- [元の文章]
::::

ようやくコロナ禍の制限が全面解除へ! ただそれでも飲食店に不安が残る4つのワケ
自粛要請が全面解除に
東京都をはじめとした神奈川県、埼玉県、千葉県の一都三県は、2021年10月25日から、飲食店への時短営業や酒類提供の制限を全面解除します。自治体によって内容は異なりますが、東京都であれば、都の認証を受けた飲食店に対してほぼ全面的に解除。1テーブル5人以上の場合には、店側によるワクチン接種証明の確認を必要とします。
東京都の認証飲食店は都内にある飲食店全体の約85%にあたるので、多くの飲食店が通常営業できることになるでしょう。
通常営業できるのは非常に素晴らしいことです。ただ、飲食店は1月8日から9月30日までの緊急事態宣言、および、まん延防止等重点措置、さらには10月1日から24日までのリバウンド防止措置期間によって、自粛を余儀なくされてきました。

::::

- [データの抜粋]
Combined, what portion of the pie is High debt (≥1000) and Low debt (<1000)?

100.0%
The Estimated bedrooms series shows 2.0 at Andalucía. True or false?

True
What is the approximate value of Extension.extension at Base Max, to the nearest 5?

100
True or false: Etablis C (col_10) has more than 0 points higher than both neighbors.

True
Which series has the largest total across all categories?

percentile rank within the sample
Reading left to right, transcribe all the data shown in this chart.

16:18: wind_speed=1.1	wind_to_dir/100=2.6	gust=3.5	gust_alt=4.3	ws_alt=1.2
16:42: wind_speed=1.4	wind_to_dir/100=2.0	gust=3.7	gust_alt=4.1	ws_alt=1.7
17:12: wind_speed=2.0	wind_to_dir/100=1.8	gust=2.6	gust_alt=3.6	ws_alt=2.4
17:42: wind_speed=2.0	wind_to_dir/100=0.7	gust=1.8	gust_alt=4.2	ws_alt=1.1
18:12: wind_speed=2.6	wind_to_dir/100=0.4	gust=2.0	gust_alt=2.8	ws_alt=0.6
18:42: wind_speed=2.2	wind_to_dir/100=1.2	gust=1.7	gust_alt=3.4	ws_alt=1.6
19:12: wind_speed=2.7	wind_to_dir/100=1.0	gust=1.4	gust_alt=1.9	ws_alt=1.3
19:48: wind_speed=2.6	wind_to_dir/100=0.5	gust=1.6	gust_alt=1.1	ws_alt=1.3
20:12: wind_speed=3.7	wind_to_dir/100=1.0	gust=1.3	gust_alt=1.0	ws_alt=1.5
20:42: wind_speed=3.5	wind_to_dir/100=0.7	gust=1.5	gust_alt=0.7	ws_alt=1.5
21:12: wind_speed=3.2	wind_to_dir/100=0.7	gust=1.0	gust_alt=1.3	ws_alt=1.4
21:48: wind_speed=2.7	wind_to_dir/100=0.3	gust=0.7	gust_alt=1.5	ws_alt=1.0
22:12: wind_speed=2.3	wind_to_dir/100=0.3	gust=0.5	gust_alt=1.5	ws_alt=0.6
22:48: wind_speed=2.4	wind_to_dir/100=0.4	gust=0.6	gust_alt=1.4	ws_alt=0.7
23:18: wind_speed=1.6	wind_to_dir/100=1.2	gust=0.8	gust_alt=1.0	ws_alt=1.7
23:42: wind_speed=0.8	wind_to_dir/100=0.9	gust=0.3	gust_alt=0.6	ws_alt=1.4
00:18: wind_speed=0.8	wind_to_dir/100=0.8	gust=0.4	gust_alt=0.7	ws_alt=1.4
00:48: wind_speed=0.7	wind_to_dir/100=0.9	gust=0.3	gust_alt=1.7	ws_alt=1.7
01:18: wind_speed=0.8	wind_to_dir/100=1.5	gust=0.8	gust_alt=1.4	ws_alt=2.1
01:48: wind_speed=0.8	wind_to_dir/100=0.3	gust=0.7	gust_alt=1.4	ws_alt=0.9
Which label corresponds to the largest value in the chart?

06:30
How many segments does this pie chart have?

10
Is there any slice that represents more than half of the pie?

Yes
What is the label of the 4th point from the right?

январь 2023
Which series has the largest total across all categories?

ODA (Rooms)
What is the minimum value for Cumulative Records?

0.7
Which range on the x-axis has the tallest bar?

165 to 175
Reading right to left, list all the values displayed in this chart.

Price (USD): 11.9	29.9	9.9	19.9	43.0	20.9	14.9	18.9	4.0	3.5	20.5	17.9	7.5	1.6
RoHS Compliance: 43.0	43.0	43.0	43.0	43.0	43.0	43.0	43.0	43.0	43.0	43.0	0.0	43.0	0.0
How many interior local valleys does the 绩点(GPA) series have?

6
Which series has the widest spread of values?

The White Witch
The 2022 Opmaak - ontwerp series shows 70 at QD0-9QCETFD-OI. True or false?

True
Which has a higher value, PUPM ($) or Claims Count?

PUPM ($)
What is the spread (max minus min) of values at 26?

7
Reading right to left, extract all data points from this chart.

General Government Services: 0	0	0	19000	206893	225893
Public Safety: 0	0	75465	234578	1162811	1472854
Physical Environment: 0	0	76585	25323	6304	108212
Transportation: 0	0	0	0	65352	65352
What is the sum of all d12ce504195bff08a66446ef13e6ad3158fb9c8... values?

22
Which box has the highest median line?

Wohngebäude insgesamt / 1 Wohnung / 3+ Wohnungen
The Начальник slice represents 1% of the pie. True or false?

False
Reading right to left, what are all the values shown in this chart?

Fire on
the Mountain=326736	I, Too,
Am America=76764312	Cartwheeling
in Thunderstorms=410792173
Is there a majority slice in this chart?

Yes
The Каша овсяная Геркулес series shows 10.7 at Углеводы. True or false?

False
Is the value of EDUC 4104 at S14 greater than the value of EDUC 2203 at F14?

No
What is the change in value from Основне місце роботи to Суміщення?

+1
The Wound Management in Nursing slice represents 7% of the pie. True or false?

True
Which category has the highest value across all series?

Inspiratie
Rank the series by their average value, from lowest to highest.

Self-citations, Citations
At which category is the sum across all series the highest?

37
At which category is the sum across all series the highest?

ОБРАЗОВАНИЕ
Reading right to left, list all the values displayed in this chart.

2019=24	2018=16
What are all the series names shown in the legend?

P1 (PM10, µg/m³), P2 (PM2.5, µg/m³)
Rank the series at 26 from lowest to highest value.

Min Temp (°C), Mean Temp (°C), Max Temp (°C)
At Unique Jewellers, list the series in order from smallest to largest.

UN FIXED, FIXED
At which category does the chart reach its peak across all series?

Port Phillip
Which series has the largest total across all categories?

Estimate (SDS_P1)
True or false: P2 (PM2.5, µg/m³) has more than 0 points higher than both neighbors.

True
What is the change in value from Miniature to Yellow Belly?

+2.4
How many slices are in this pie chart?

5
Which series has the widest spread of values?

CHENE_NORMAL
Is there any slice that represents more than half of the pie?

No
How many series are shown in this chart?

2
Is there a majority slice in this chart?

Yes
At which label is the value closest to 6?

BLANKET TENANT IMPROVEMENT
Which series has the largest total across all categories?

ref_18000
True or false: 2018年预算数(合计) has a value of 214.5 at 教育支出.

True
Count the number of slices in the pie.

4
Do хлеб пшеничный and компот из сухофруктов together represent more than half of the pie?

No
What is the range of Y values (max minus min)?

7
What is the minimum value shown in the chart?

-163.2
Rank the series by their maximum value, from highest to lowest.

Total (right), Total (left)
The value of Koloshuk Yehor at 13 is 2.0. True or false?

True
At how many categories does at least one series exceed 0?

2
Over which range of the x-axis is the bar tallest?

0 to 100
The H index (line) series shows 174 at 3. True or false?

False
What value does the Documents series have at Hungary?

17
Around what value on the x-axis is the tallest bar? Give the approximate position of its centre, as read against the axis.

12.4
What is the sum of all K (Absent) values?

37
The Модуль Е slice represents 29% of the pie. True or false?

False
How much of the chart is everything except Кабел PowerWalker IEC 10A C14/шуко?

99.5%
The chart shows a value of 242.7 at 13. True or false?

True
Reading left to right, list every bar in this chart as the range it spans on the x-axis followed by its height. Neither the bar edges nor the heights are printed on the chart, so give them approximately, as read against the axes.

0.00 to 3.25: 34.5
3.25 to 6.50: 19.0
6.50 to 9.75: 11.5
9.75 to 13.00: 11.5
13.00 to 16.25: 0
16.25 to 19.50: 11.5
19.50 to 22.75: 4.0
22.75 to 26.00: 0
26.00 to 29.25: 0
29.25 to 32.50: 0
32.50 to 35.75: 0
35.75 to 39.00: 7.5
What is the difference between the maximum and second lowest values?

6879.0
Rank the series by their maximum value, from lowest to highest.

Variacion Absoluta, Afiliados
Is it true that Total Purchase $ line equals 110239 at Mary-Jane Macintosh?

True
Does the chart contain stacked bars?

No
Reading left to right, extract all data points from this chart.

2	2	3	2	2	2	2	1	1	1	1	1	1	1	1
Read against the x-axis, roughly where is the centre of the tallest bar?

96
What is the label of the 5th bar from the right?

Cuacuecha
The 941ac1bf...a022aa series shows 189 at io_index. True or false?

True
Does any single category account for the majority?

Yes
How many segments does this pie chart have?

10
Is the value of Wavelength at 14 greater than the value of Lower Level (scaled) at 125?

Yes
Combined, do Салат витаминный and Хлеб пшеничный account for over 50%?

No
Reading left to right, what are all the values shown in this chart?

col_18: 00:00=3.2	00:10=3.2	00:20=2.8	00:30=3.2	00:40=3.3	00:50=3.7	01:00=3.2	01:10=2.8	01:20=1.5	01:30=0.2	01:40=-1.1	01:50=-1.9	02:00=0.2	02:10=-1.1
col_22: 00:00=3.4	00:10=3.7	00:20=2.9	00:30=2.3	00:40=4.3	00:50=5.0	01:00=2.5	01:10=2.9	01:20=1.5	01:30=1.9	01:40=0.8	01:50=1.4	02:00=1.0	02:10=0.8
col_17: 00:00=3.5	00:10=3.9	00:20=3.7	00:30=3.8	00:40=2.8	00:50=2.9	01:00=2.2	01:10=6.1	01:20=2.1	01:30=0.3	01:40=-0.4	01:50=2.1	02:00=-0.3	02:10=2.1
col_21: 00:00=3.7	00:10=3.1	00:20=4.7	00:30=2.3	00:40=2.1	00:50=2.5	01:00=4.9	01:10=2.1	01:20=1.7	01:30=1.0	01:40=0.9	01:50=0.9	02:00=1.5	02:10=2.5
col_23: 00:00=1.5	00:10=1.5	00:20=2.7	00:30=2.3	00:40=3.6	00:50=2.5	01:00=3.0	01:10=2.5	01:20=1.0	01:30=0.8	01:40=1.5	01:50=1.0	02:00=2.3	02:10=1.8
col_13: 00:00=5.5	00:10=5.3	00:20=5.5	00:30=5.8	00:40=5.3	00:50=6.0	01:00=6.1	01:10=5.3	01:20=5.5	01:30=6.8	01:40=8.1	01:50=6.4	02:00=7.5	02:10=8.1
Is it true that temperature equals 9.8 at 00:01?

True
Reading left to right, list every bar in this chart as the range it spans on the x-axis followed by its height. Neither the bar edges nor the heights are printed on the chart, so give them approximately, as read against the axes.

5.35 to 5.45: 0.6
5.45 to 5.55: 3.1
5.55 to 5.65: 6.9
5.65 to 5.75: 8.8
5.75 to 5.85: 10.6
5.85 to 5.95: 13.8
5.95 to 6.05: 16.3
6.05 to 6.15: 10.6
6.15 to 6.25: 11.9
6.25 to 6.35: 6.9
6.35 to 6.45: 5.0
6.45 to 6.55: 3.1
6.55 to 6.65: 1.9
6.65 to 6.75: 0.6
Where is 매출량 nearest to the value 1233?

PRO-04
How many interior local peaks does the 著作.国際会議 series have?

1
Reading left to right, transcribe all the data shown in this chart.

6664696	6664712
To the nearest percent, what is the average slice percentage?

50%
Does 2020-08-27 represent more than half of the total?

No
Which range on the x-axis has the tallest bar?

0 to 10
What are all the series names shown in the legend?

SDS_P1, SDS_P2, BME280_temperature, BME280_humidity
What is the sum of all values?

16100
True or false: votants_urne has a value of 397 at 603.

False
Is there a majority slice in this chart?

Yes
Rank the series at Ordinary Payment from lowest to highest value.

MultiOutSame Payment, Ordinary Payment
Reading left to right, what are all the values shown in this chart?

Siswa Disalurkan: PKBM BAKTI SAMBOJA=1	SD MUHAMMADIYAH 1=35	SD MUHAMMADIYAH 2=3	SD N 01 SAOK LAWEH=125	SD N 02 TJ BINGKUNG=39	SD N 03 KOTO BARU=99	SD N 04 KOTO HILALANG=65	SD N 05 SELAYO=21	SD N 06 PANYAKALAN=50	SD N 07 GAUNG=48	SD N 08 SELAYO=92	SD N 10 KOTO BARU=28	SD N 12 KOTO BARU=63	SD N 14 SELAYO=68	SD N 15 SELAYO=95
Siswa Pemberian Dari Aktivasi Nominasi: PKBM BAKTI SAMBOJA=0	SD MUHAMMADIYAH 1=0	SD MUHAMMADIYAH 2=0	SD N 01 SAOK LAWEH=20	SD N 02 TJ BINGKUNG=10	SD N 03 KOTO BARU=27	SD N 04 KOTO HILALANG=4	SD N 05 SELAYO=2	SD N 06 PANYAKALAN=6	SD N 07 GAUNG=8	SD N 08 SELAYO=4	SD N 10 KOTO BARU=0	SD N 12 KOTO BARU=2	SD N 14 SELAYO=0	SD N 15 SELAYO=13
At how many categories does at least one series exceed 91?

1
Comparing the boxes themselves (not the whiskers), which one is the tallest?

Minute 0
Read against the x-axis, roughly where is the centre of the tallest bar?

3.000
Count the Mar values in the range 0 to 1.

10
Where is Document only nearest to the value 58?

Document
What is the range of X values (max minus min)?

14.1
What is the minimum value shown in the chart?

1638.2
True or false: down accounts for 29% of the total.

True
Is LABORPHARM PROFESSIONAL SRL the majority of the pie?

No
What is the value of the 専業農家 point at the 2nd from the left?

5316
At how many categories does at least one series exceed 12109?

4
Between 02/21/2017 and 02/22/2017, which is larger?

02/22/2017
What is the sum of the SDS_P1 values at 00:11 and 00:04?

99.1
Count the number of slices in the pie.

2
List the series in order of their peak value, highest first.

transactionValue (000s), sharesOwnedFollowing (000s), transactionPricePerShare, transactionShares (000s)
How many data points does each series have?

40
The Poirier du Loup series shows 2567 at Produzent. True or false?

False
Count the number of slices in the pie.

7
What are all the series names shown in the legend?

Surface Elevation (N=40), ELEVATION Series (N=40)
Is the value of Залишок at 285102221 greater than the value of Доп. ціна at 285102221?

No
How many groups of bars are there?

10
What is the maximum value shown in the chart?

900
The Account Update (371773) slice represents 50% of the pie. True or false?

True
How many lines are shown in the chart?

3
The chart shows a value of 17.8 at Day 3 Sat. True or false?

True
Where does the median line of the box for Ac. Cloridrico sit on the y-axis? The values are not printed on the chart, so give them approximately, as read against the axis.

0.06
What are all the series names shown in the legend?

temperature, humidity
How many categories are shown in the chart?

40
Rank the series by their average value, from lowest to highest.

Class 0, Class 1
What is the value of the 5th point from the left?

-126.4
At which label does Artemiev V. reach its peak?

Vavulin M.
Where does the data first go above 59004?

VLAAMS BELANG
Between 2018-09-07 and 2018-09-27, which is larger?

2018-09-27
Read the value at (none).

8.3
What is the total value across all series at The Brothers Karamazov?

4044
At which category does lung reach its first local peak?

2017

::::

- [やること] 元の文章の「ようやくコロナ禍の制限が全面解除へ! ただそれでも飲食店に不安が残る4つのワケ」から「種証明の確認を必要とします。」までを、両端の言葉も含めて書き写し、そのとき「飲食店」を「レストラン」に置き換えてください。 データは元の文章とは別の資料です。

- [答え]
ようやくコロナ禍の制限が全面解除へ! ただそれでもレストランに不安が残る4つのワケ
自粛要請が全面解除に
東京都をはじめとした神奈川県、埼玉県、千葉県の一都三県は、2021年10月25日から、レストランへの時短営業や酒類提供の制限を全面解除します。自治体によって内容は異なりますが、東京都であれば、都の認証を受けたレストランに対してほぼ全面的に解除。1テーブル5人以上の場合には、店側によるワクチン接種証明の確認を必要とします。